Unlike American music, his songs sounded more like the French singers, Jacques
Brel and Edith Piaff. I guess this isn’t surprising, since he came from
Montreal. I
loved his poetry of existential/religious/symbolic language. He was
intellectual and classy, in his natty attire, a "continental" man. The guitar music
in his songbook was in tablature, which shows you exactly where to put your fingers on the strings.
Many of the songs were easy to learn on the guitar and I spent hours
painstakingly learning a bunch of them.
The
songbook also contained biographical information about Leonard and pictures of
his house on the Island of Hydra, Greece with Marianne, his beautiful Norwegian
girlfriend and muse. For a twenty one year old boy back from the war and soon
to be free with plans of travel and college, I was enchanted by Leonard and his
lifestyle. I wanted to be him or some version thereof. Years later I got the chance to see him live. In
1993, Katie and I drove up to Vancouver, BC to attend a Leonard Cohen concert.
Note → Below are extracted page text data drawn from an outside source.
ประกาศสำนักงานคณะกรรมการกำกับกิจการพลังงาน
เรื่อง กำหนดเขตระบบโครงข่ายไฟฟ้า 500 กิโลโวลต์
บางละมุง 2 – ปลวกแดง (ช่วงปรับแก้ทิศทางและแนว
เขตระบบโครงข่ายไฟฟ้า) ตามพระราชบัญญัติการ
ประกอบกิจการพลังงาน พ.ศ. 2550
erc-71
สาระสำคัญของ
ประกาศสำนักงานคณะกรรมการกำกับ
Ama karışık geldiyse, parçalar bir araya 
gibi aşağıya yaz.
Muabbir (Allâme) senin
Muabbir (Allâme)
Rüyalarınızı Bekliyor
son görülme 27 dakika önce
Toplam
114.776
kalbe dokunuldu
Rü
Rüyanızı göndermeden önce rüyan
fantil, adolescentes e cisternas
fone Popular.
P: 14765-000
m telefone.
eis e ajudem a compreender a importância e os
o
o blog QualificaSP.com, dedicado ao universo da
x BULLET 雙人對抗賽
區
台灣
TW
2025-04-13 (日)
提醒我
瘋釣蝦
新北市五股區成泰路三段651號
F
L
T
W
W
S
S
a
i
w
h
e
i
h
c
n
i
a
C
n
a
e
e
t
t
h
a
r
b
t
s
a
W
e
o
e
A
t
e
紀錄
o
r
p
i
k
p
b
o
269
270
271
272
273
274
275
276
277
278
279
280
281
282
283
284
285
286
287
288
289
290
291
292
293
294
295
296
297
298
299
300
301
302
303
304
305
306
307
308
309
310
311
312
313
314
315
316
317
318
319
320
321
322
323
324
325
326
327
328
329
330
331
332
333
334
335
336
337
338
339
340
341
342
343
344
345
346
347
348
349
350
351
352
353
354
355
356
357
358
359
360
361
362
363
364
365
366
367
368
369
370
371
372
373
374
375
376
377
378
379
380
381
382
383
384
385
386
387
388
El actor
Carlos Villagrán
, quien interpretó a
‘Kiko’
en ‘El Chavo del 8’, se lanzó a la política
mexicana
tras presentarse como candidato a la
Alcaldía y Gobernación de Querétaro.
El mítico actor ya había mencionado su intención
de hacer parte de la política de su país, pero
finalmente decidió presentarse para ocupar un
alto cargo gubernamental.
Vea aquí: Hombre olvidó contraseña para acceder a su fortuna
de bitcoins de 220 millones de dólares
Even then Leonard was not widely known in the US. His songs were not top 40
material. This was before his song Hallelujah,
from his 1984 Various Positions album, became a huge hit. At
the time his most famous song probably was Suzanne
made popular by Judy Collins on her 1966 album In My Life and Leonard’s first song on his first album. Here’s the
last verse.
Now Suzanne takes your hand, and she
leads you to the river, she’s wearing rags and feathers from salvation army
counters, and the sun pours down like honey on our lady of the harbor, and she
shows you where to look among the garbage and the flowers, there are heroes in
the seaweed, there are children in the morning, they are leaning out for love
and they will lean this way forever, while Suzanne holds the mirror, and you
want to travel with her and you want to travel blind, and you know you can
trust her for she’s touched your perfect body with her mind.
To
my surprise, the concert at the Orpheum was packed and the audience knew the
words to most of the songs. Like Joni Mitchell and Neil Young, Leonard was
Canada’s own. With an exceptional back-up band and angelic sounding women
singers enveloping and surrounding his low gravelly voice, his songs filled the
beautifully ornate theater. It was definitely one of the music concert
highlights of my life. Leonard
has been part of my life since I was twenty. I wish I could have thanked him
personally.
First
verse of his song Anthem from the
album The Future. A very timely message.
The birds they sang
At the break of day
Start again
I heard them say
Don't dwell on what
Has passed away
Or what is yet to be
Yeah the wars they will
Be fought again
The holy dove
She will be caught again
Bought and sold
And bought again
The dove is never free
At the break of day
Start again
I heard them say
Don't dwell on what
Has passed away
Or what is yet to be
Yeah the wars they will
Be fought again
The holy dove
She will be caught again
Bought and sold
And bought again
The dove is never free
Ring the bells (ring the bells) that still can ring
Forget your perfect offering
There is a crack in everything (there is a crack in everything)
That's how the light gets in
Forget your perfect offering
There is a crack in everything (there is a crack in everything)
That's how the light gets in
Thank
you Leonard.
You're making me cry. I was lucky to hear some interviews with Leonard and his son working on his last album since I switched to listening to CBC several months ago...some good came out of this current political mess.
ReplyDeleteWhile you were in the motor pool listening to intellectually driven music the rest of us were in college listening to Herman's Hermits. What is wrong with this picture? Maybe we should have all spent some time in the military making the contacts that you made.
ReplyDeleteI discovered Leonard in the last ten years. Living near Canada helped. He wrote wonderful songs. We will miss him.